## Page text:
◇ ◇ ◇ ◇

# Prong Collers, fur savers, Herm Sprenger...



## Ted White (May 2, 2006)

My instructor suggested I get a fur saver. Nothing too detailed in that. I see Sprenger's name comes up a lot.

What the heck does a fur saver do? Different types?

I'd like to get the right one.


----------



## susan tuck (Mar 28, 2006)

It's just a chain collar with very wide links. It's the collar you see on most dogs in schutzhund trials. I have brass fursavers myself, just because I like the color!


----------



## Geoff Empey (Jan 8, 2008)

A fursaver is just a smooth action choke collar made with oval chain link. 

To size one you need to get the smallest one that will fit over its head and ears. 

They are on correctly as a choke when the live ring is on the top. If it is on the bottom the action is a lot slower to release. 

You can use it on the dead ring as well which is both rings are attached to your leash. I use it on the dead ring in French Ring as it allows me not to put my hands on my dog putting it on her during the heel on leash exercise.


----------



## Ted White (May 2, 2006)

Brass is nice. Too bad you can't get colors, but the finish would wear off in a day...

So a Hem Sprenger brass fur saver. Are there different varieties of fur saver?


----------



## Ted White (May 2, 2006)

JUst saw your post Geoff. Thanks for that added info


----------



## Chris Jones (Jan 26, 2008)

Just in case you haven't seen one...










 _How do you measure for a choke chain or fur saver? Measure around the largest part of your dog's head, then add 2". Select the chain size that is equal to or larger than this measurement._


----------



## Ted White (May 2, 2006)

Very Good! This place is describing the "New" Sprenger collars... Wonder if there's really anything "new" about them?
http://www.allk-9.com/index.php?mai..._id=53&zenid=0224c0843815f468ae38e3915345f03d


----------



## Kyle Sprag (Jan 10, 2008)

something to keep in mind. I like the smaller link collars. With the larger link collar like pictured above your finger tips can get stuck in. Not a lot of fun if your dog is being a PIA. I have almost broken fingers several times.


----------



## Chris Wild (Jan 30, 2008)

◇ ◇ ◇ ◇

## Data extract:

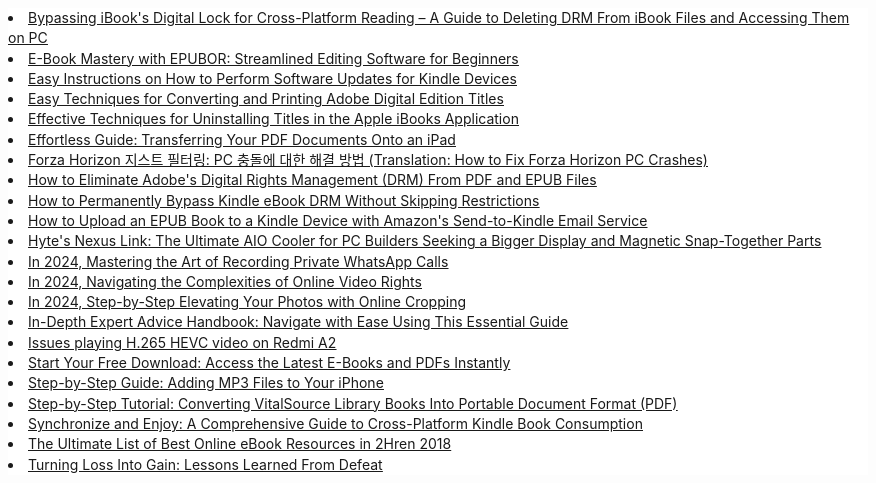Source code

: <li><a href="https://solve-lab.techidaily.com/bypassing-ibooks-digital-lock-for-cross-platform-reading-a-guide-to-deleting-drm-from-ibook-files-and-accessing-them-on-pc/"><u>Bypassing iBook's Digital Lock for Cross-Platform Reading – A Guide to Deleting DRM From iBook Files and Accessing Them on PC</u></a></li>
<li><a href="https://solve-lab.techidaily.com/e-book-mastery-with-epubor-streamlined-editing-software-for-beginners/"><u>E-Book Mastery with EPUBOR: Streamlined Editing Software for Beginners</u></a></li>
<li><a href="https://solve-lab.techidaily.com/easy-instructions-on-how-to-perform-software-updates-for-kindle-devices/"><u>Easy Instructions on How to Perform Software Updates for Kindle Devices</u></a></li>
<li><a href="https://solve-lab.techidaily.com/easy-techniques-for-converting-and-printing-adobe-digital-edition-titles/"><u>Easy Techniques for Converting and Printing Adobe Digital Edition Titles</u></a></li>
<li><a href="https://solve-lab.techidaily.com/effective-techniques-for-uninstalling-titles-in-the-apple-ibooks-application/"><u>Effective Techniques for Uninstalling Titles in the Apple iBooks Application</u></a></li>
<li><a href="https://solve-lab.techidaily.com/effortless-guide-transferring-your-pdf-documents-onto-an-ipad/"><u>Effortless Guide: Transferring Your PDF Documents Onto an iPad</u></a></li>
<li><a href="https://win-answers.techidaily.com/forza-horizon-pc-translation-how-to-fix-forza-horizon-pc-crashes/"><u>Forza Horizon 지스트 필터링: PC 충돌에 대한 해결 방법 (Translation: How to Fix Forza Horizon PC Crashes)</u></a></li>
<li><a href="https://solve-lab.techidaily.com/how-to-eliminate-adobes-digital-rights-management-drm-from-pdf-and-epub-files/"><u>How to Eliminate Adobe's Digital Rights Management (DRM) From PDF and EPUB Files</u></a></li>
<li><a href="https://solve-lab.techidaily.com/how-to-permanently-bypass-kindle-ebook-drm-without-skipping-restrictions/"><u>How to Permanently Bypass Kindle eBook DRM Without Skipping Restrictions</u></a></li>
<li><a href="https://solve-lab.techidaily.com/how-to-upload-an-epub-book-to-a-kindle-device-with-amazons-send-to-kindle-email-service/"><u>How to Upload an EPUB Book to a Kindle Device with Amazon's Send-to-Kindle Email Service</u></a></li>
<li><a href="https://hardware-tips.techidaily.com/1723175687793-hytes-nexus-link-the-ultimate-aio-cooler-for-pc-builders-seeking-a-bigger-display-and-magnetic-snap-together-parts/"><u>Hyte's Nexus Link: The Ultimate AIO Cooler for PC Builders Seeking a Bigger Display and Magnetic Snap-Together Parts</u></a></li>
<li><a href="https://remote-screen-capture.techidaily.com/in-2024-mastering-the-art-of-recording-private-whatsapp-calls/"><u>In 2024, Mastering the Art of Recording Private WhatsApp Calls</u></a></li>
<li><a href="https://youtube-data.techidaily.com/24-navigating-the-complexities-of-online-video-rights/"><u>In 2024, Navigating the Complexities of Online Video Rights</u></a></li>
<li><a href="https://extra-approaches.techidaily.com/in-2024-step-by-step-elevating-your-photos-with-online-cropping/"><u>In 2024, Step-by-Step  Elevating Your Photos with Online Cropping</u></a></li>
<li><a href="https://solve-lab.techidaily.com/in-depth-expert-advice-handbook-navigate-with-ease-using-this-essential-guide/"><u>In-Depth Expert Advice Handbook: Navigate with Ease Using This Essential Guide</u></a></li>
<li><a href="https://review-topics.techidaily.com/issues-playing-h-265-hevc-video-on-redmi-a2-by-aiseesoft-video-converter-play-hevc-video-on-android/"><u>Issues playing H.265 HEVC video on Redmi A2</u></a></li>
<li><a href="https://solve-lab.techidaily.com/start-your-free-download-access-the-latest-e-books-and-pdfs-instantly/"><u>Start Your Free Download: Access the Latest E-Books and PDFs Instantly</u></a></li>
<li><a href="https://solve-lab.techidaily.com/step-by-step-guide-adding-mp3-files-to-your-iphone/"><u>Step-by-Step Guide: Adding MP3 Files to Your iPhone</u></a></li>
<li><a href="https://solve-lab.techidaily.com/step-by-step-tutorial-converting-vitalsource-library-books-into-portable-document-format-pdf/"><u>Step-by-Step Tutorial: Converting VitalSource Library Books Into Portable Document Format (PDF)</u></a></li>
<li><a href="https://solve-lab.techidaily.com/synchronize-and-enjoy-a-comprehensive-guide-to-cross-platform-kindle-book-consumption/"><u>Synchronize and Enjoy: A Comprehensive Guide to Cross-Platform Kindle Book Consumption</u></a></li>
<li><a href="https://solve-lab.techidaily.com/the-ultimate-list-of-best-online-ebook-resources-in-2hren-2018/"><u>The Ultimate List of Best Online eBook Resources in 2Hren 2018</u></a></li>
<li><a href="https://solve-lab.techidaily.com/turning-loss-into-gain-lessons-learned-from-defeat/"><u>Turning Loss Into Gain: Lessons Learned From Defeat</u></a></li>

◇ ◇ ◇ ◇

## List of tasks:
1. Name each distinct person who posts in the fur saver thread.
2. In the fur saver thread, where must the live ring sit for the collar to be on correctly as a choke?
3. Take the fur saver thread further from the point where it stops.
The records have no connection to the fur saver thread.

## Responses in order:
1. Ted White, susan tuck, Geoff Empey, Chris Jones, Kyle Sprag, Chris Wild

2. On the top.

3.
I also like the look of a brass fursaver, but they tend to tarnish over time and will turn some dog's fur green.

A good alternative that looks similar but doesn't tarnish are the curogan collars.


----------



## Howard Gaines III (Dec 26, 2007)

The thing Chris had on the post is a fur saver. I like the German made stainless steel ones. Longer coated dogs wear them and they help.


----------



## Bob Scott (Mar 30, 2006)

The fur saver isn't ment to be a correction collar. It's action can get hung up if you use it for that. It's just as it says. It doesn't break up the dogs coat as a "choke chain" does. I use the fursaver all the time, with my older GSD, on the dead ring. Actually I don't even try to get the dead rig. I just reach in his coat and clip on whatever I get. Very fast to hook up without a lot of fumbling, looking for rings.


----------



## Geoff Empey (Jan 8, 2008)

Chris Wild said:


> I also like the look of a brass fursaver, but they tend to tarnish over time and will turn some dog's fur green.
> 
> A good alternative that looks similar but doesn't tarnish are the curogan collars.



I have Curogan collars and I like them. I've heard that they are not as strong as the SS ones though. 

As Bob pointed out they are not really meant to be used as a correction collar. Some people will use them as that, and try to hang a dog with one which IMHO is not what they are meant for. The links press on the dog's throat and could damage the dog's larynx if used in that manner.


----------



## Ted White (May 2, 2006)

These types of collars are more of a "get the dogs attention"? More readily than a flat collar?
We don't do a lot of compulsion work.


----------



## Chris Wild (Jan 30, 2008)

Though their designed similarly to a choke collar, they don't work well as one since the links are too large to allow the collar to tighten and loosen smoothly. They're generally used with the leash attached to the dead ring, or just to a random link on the collar, so they don't constrict.

Since they're metal and smaller in diameter, a leash correction on a fursaver has more bite to it than with a flat collar, but not nearly so much as a pinch collar.


----------



## susan tuck (Mar 28, 2006)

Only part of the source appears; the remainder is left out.